■ **SUPPLIED PASSAGE**:

So why don't you take the clearly more rational choice of "freeing" the forum in general from wild claims that border on insanity, and insist that any such claims are supported by certain verifiable (peer reviewable) standards?

 

It's only your opinion those reviews are "insanity" and an insulting one at that.

 

I spend very little time on HF anymore since it's become clear to me how dominated it is by this sort of idiocy. Even the headphone sections, which are of the most usefulness to me, I feel are corrupted and essentially unreliable because of the sort of nonsense prevalent in the rest of the forum.

 

How do you deal with the audio world itself? It's no different than head-fi.

post #227 of 454
Quote:
Originally Posted by mike1127 View Post

Originally Posted by badmonkey View Post

 


So why don't you take the clearly more rational choice of "freeing" the forum in general from wild claims that border on insanity, and insist that any such claims are supported by certain verifiable (peer reviewable) standards?

 

It's only your opinion those reviews are "insanity" and an insulting one at that.

 

I spend very little time on HF anymore since it's become clear to me how dominated it is by this sort of idiocy. Even the headphone sections, which are of the most usefulness to me, I feel are corrupted and essentially unreliable because of the sort of nonsense prevalent in the rest of the forum.

 

How do you deal with the audio world itself? It's no different than head-fi.


 



There are certainly claims made in this forum that woiuld appear to be a bit extreme  from the point of view of our current (ha ha) knowledge of phsyics, such as audiophile fuses, cryo treatments, magic pebbles, cable risers, green pens, CDs in freezers, teleportation tweaks and so on. When faced with such claims it is rational to ask for credible evidence for them or to want to test them in some more rigorous way. DBT is one way of testing such claims, measurements are another.

 

Measurements have the benefit that you have a solid set of criteria and you can compare things easily and you can compare measured differences against very well known paremeters of human discriminatory powers. So for instace if a cable manufacturers claims that cable A makes the bass better and you find that cable A has 0.001db less bass attenuation than Brand X you can conclude that it is not a meaningful difference. 

 

DBT has the benefit that the subject cannot fall back on their biases but must make a decision either a same/different, A =X, A=Y or a preference (but where the items tested may be A:B or A:A), i.e they must demonstrate that the items are perceptually different in a more reliable way.

 

post #228 of 454

 

Originally Posted by Uncle Erik View Post

There is very sophisticated test gear that measure values far, far below the threshhold of human hearing. Why are these tests thrown out as invalid?

 

I don't think people are arguing that test measurements are invalid. (Personally, I'm all in favor of both extensive measurements and DBT.) It's just that measurements alone are insufficient, as they can't necessarily tell us what something sounds like. Sure, we can look at frequency plots and know, for example, if the highs are rolled off, but some products might actually sound better with the highs slightly rolled off than with dead flat response.

 

And what's the sonic effect of an impedance change or digital jitter? Conversely, what do sonic descriptions like "airy soundstage" or "improved dynamics" look like on a chart? Such questions can't be answered scientifically without the use of DBT, which can serve as the link between the measurements and the perceptions.

■ **DATASET EXTRACT**:
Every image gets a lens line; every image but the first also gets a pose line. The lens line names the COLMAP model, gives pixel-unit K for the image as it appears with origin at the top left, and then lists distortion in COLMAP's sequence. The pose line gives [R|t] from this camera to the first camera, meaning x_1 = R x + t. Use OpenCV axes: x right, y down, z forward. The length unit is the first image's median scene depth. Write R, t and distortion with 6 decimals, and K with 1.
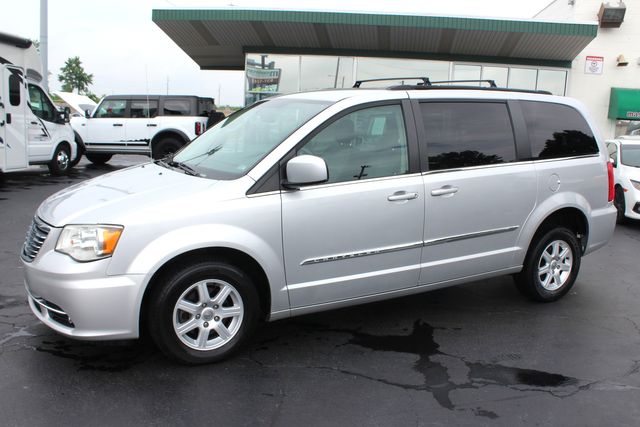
lens RADIAL K [[610.0, 0, 320.0], [0, 610.0, 213.5], [0, 0, 1]] dist [-0.167758, 0.183520]
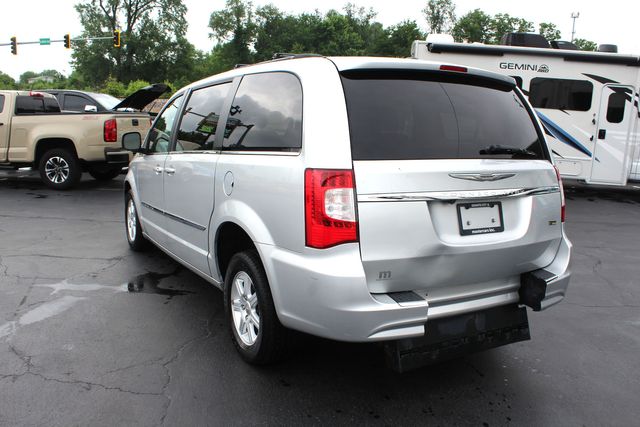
lens RADIAL K [[587.9, 0, 320.0], [0, 587.9, 213.5], [0, 0, 1]] dist [-0.166844, 0.186725]
pose [[0.008086, 0.133907, -0.990961, 1.344282], [-0.192053, 0.972752, 0.129880, -0.158350], [0.981351, 0.189267, 0.033583, 1.333407]]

■ **ACTIONS TO TAKE**:
**1.** In the audio-testing discussion, which part of the forum does one poster call the most useful to them?
**2.** Rewrite the paragraph of the audio-testing discussion that begins "Measurements have the benefit" as a short bulleted list that keeps its main facts.
**3.** Carry on the audio-testing discussion from its last sentence.

■ **ANSWERS GIVEN**:
**1.** The headphone sections.

**2.**
- Measurements give a solid set of criteria and make comparisons easy.
- Measured differences can be checked against well-known limits of human discrimination.
- Example: if a maker claims cable A improves the bass, but it shows only 0.001 dB less bass attenuation than Brand X, the difference is not meaningful.

**3.**
 

To put it another way, we can't grasp the aural experience of a Beethoven symphony by staring at the notes on a sheet music page or by staring at the waveforms in audio software.

post #229 of 454



 

Quote:
Originally Posted by aimlink View Post




I don't see where anyone is throwing these tests out as invalid.  Where has this EVER been done?  What I see are skeptics considering these tests limited in scope and failing to measure all that human hearing can discern.  Tests will only give a result for what is being measured.  Conclusions can only be made about what is measured and nothing more.  Extrapolations are just that... extrapolations.  Conclusions are often unsound as well, while there's nothing wrong with the test or the results obtained.

 

Secondly, I don't see where anyone is really twisting our measurements inability to tell us everything as meaning that we don't know anything.  If you ask me, it's the reverse that's happening a lot more in that some are twisting what is known and measurable into implying that ALL is known.  IOW's, if we can't measure it after all these 80yrs. then it means that it isn't there and even if it's there, it's meaningless or insignificant.



I was reading this morning and came across this and posted it elsewhere in response to another member's question.

======================================================================================

 

DefaultPossibly the worst assumption in audio electronics

Wrong assumption -> people who study audio electronics know very little about human hearing, but assume they know more about it then they really do.

I guess I wrongly assumed most people knew this information, but then decided this must be one of the main reasons so many people have disagreements about audio electronics. Here's the great revelation. Human hearing is incredibly sensitive. Even though a lot of our hearing apparatus is mechanical it is far superior to most electronics on the market, ie. our hearing can detect more flaws in the electronics then those who parrot electronic theory realize. Its well known that real electronic components differ from theoretical electrical theory used to teach it. Of course, some people may have better hearing than other people. I read about these incredible numbers in the links below in reference to human hearing years ago.

There also seems to be a number prejudice, ie. when someone sees .1 % THD or even .01 or .001 % THD those that know nothing about human hearing assume that those numbers are so small they must be insignificant.

Read the great truths here about human hearing that most of you never knew.

Quote:
The human ear is one of the greatest marvels of nature: the inner ear or cochlea performs at least 1GFLOPS of real-time sensing, filtering, amplification, gain control, and data-compression computations in a tiny volume. The ear consumes about 14 μW of power while running on a 150mV battery; it could run on a pair of AA batteries for 15 years. The ear can sense 0.05 angstroms of eardrum motion at its best frequency and has an input dynamic range that spans 12 orders of magnitude in sound intensity. The ear operates over a frequency span of about 3 decades (10 octaves). Our ears report information with enough fidelity such that the auditory system can make a sound-location discrimination that corresponds to an inter aural time difference of a few microseconds even though the component parts of the system have 1-10 millisecond time constants. These impressive specifications were produced by at least 220 million years of evolution.
http://www.rle.mit.edu/avbs/document...NRFCOCHLEA.pdf

---------------------------------------
Quote:
How sensitive is hearing?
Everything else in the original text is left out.